— THE PROBLEM —
Reproduce every line of the material below word for word, keeping the original order.

*** INPUT ROWS ***

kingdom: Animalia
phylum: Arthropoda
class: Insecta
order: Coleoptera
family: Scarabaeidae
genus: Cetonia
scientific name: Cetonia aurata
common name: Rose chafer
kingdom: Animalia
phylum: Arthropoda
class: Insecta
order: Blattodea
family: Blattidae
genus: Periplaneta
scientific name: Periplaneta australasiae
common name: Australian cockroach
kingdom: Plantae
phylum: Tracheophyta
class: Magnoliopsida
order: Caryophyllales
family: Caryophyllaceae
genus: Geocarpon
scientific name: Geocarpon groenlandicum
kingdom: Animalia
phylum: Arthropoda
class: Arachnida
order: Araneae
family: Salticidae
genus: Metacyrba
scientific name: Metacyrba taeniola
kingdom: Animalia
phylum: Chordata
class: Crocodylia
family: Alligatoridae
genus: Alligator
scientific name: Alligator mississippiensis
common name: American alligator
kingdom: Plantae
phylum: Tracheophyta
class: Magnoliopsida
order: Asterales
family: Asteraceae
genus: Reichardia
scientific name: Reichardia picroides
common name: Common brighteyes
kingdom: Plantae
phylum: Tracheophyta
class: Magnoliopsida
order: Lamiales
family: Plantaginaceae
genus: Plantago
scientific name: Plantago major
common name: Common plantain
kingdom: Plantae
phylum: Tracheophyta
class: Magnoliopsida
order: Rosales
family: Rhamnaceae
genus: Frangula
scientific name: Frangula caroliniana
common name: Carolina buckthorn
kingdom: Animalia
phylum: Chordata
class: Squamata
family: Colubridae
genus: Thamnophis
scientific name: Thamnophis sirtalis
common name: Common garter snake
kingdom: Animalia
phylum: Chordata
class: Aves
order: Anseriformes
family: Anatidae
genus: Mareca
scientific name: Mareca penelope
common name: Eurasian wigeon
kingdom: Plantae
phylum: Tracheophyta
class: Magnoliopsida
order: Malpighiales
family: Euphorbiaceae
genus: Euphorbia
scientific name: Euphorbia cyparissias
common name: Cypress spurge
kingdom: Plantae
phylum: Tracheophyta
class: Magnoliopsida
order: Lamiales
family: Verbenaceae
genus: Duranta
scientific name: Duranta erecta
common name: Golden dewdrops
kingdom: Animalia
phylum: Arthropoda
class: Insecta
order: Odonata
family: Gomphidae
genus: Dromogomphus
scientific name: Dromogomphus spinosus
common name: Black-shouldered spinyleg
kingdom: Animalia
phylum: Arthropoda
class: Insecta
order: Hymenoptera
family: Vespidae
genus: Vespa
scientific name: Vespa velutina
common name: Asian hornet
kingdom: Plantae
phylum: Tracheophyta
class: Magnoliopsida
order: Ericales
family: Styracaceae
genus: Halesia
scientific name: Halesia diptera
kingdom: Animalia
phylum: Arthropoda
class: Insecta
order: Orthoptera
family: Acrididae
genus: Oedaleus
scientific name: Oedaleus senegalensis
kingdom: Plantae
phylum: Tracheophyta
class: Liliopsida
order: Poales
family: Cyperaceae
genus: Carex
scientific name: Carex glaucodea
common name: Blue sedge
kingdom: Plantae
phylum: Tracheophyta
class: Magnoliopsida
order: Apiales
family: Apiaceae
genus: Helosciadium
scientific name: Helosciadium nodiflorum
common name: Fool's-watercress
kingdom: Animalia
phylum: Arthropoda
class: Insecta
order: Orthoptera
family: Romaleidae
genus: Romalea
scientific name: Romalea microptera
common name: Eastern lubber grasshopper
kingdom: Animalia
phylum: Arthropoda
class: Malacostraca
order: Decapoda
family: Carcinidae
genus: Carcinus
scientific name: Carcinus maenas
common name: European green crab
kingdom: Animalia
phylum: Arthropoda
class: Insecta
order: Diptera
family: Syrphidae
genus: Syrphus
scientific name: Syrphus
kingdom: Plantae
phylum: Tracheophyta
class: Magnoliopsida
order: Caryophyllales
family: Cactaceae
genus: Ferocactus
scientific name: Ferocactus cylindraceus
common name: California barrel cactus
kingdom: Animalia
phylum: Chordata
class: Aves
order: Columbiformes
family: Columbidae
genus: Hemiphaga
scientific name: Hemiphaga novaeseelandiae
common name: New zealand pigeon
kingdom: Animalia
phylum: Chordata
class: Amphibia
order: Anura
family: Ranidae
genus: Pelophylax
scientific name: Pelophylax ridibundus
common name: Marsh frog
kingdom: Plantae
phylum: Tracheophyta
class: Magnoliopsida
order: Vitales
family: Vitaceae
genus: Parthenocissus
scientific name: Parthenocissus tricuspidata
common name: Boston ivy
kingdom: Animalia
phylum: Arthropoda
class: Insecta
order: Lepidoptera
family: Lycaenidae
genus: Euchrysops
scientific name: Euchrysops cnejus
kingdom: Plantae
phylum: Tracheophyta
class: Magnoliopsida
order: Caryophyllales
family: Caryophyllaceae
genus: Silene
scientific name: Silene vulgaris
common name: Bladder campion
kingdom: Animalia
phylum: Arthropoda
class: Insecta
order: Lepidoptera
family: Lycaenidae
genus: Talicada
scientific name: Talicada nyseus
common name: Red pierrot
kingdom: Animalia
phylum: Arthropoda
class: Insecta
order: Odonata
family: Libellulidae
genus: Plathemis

***

— SOLUTION TO THIS TASK —
kingdom: Animalia
phylum: Arthropoda
class: Insecta
order: Coleoptera
family: Scarabaeidae
genus: Cetonia
scientific name: Cetonia aurata
common name: Rose chafer
kingdom: Animalia
phylum: Arthropoda
class: Insecta
order: Blattodea
family: Blattidae
genus: Periplaneta
scientific name: Periplaneta australasiae
common name: Australian cockroach
kingdom: Plantae
phylum: Tracheophyta
class: Magnoliopsida
order: Caryophyllales
family: Caryophyllaceae
genus: Geocarpon
scientific name: Geocarpon groenlandicum
kingdom: Animalia
phylum: Arthropoda
class: Arachnida
order: Araneae
family: Salticidae
genus: Metacyrba
scientific name: Metacyrba taeniola
kingdom: Animalia
phylum: Chordata
class: Crocodylia
family: Alligatoridae
genus: Alligator
scientific name: Alligator mississippiensis
common name: American alligator
kingdom: Plantae
phylum: Tracheophyta
class: Magnoliopsida
order: Asterales
family: Asteraceae
genus: Reichardia
scientific name: Reichardia picroides
common name: Common brighteyes
kingdom: Plantae
phylum: Tracheophyta
class: Magnoliopsida
order: Lamiales
family: Plantaginaceae
genus: Plantago
scientific name: Plantago major
common name: Common plantain
kingdom: Plantae
phylum: Tracheophyta
class: Magnoliopsida
order: Rosales
family: Rhamnaceae
genus: Frangula
scientific name: Frangula caroliniana
common name: Carolina buckthorn
kingdom: Animalia
phylum: Chordata
class: Squamata
family: Colubridae
genus: Thamnophis
scientific name: Thamnophis sirtalis
common name: Common garter snake
kingdom: Animalia
phylum: Chordata
class: Aves
order: Anseriformes
family: Anatidae
genus: Mareca
scientific name: Mareca penelope
common name: Eurasian wigeon
kingdom: Plantae
phylum: Tracheophyta
class: Magnoliopsida
order: Malpighiales
family: Euphorbiaceae
genus: Euphorbia
scientific name: Euphorbia cyparissias
common name: Cypress spurge
kingdom: Plantae
phylum: Tracheophyta
class: Magnoliopsida
order: Lamiales
family: Verbenaceae
genus: Duranta
scientific name: Duranta erecta
common name: Golden dewdrops
kingdom: Animalia
phylum: Arthropoda
class: Insecta
order: Odonata
family: Gomphidae
genus: Dromogomphus
scientific name: Dromogomphus spinosus
common name: Black-shouldered spinyleg
kingdom: Animalia
phylum: Arthropoda
class: Insecta
order: Hymenoptera
family: Vespidae
genus: Vespa
scientific name: Vespa velutina
common name: Asian hornet
kingdom: Plantae
phylum: Tracheophyta
class: Magnoliopsida
order: Ericales
family: Styracaceae
genus: Halesia
scientific name: Halesia diptera
kingdom: Animalia
phylum: Arthropoda
class: Insecta
order: Orthoptera
family: Acrididae
genus: Oedaleus
scientific name: Oedaleus senegalensis
kingdom: Plantae
phylum: Tracheophyta
class: Liliopsida
order: Poales
family: Cyperaceae
genus: Carex
scientific name: Carex glaucodea
common name: Blue sedge
kingdom: Plantae
phylum: Tracheophyta
class: Magnoliopsida
order: Apiales
family: Apiaceae
genus: Helosciadium
scientific name: Helosciadium nodiflorum
common name: Fool's-watercress
kingdom: Animalia
phylum: Arthropoda
class: Insecta
order: Orthoptera
family: Romaleidae
genus: Romalea
scientific name: Romalea microptera
common name: Eastern lubber grasshopper
kingdom: Animalia
phylum: Arthropoda
class: Malacostraca
order: Decapoda
family: Carcinidae
genus: Carcinus
scientific name: Carcinus maenas
common name: European green crab
kingdom: Animalia
phylum: Arthropoda
class: Insecta
order: Diptera
family: Syrphidae
genus: Syrphus
scientific name: Syrphus
kingdom: Plantae
phylum: Tracheophyta
class: Magnoliopsida
order: Caryophyllales
family: Cactaceae
genus: Ferocactus
scientific name: Ferocactus cylindraceus
common name: California barrel cactus
kingdom: Animalia
phylum: Chordata
class: Aves
order: Columbiformes
family: Columbidae
genus: Hemiphaga
scientific name: Hemiphaga novaeseelandiae
common name: New zealand pigeon
kingdom: Animalia
phylum: Chordata
class: Amphibia
order: Anura
family: Ranidae
genus: Pelophylax
scientific name: Pelophylax ridibundus
common name: Marsh frog
kingdom: Plantae
phylum: Tracheophyta
class: Magnoliopsida
order: Vitales
family: Vitaceae
genus: Parthenocissus
scientific name: Parthenocissus tricuspidata
common name: Boston ivy
kingdom: Animalia
phylum: Arthropoda
class: Insecta
order: Lepidoptera
family: Lycaenidae
genus: Euchrysops
scientific name: Euchrysops cnejus
kingdom: Plantae
phylum: Tracheophyta
class: Magnoliopsida
order: Caryophyllales
family: Caryophyllaceae
genus: Silene
scientific name: Silene vulgaris
common name: Bladder campion
kingdom: Animalia
phylum: Arthropoda
class: Insecta
order: Lepidoptera
family: Lycaenidae
genus: Talicada
scientific name: Talicada nyseus
common name: Red pierrot
kingdom: Animalia
phylum: Arthropoda
class: Insecta
order: Odonata
family: Libellulidae
genus: Plathemis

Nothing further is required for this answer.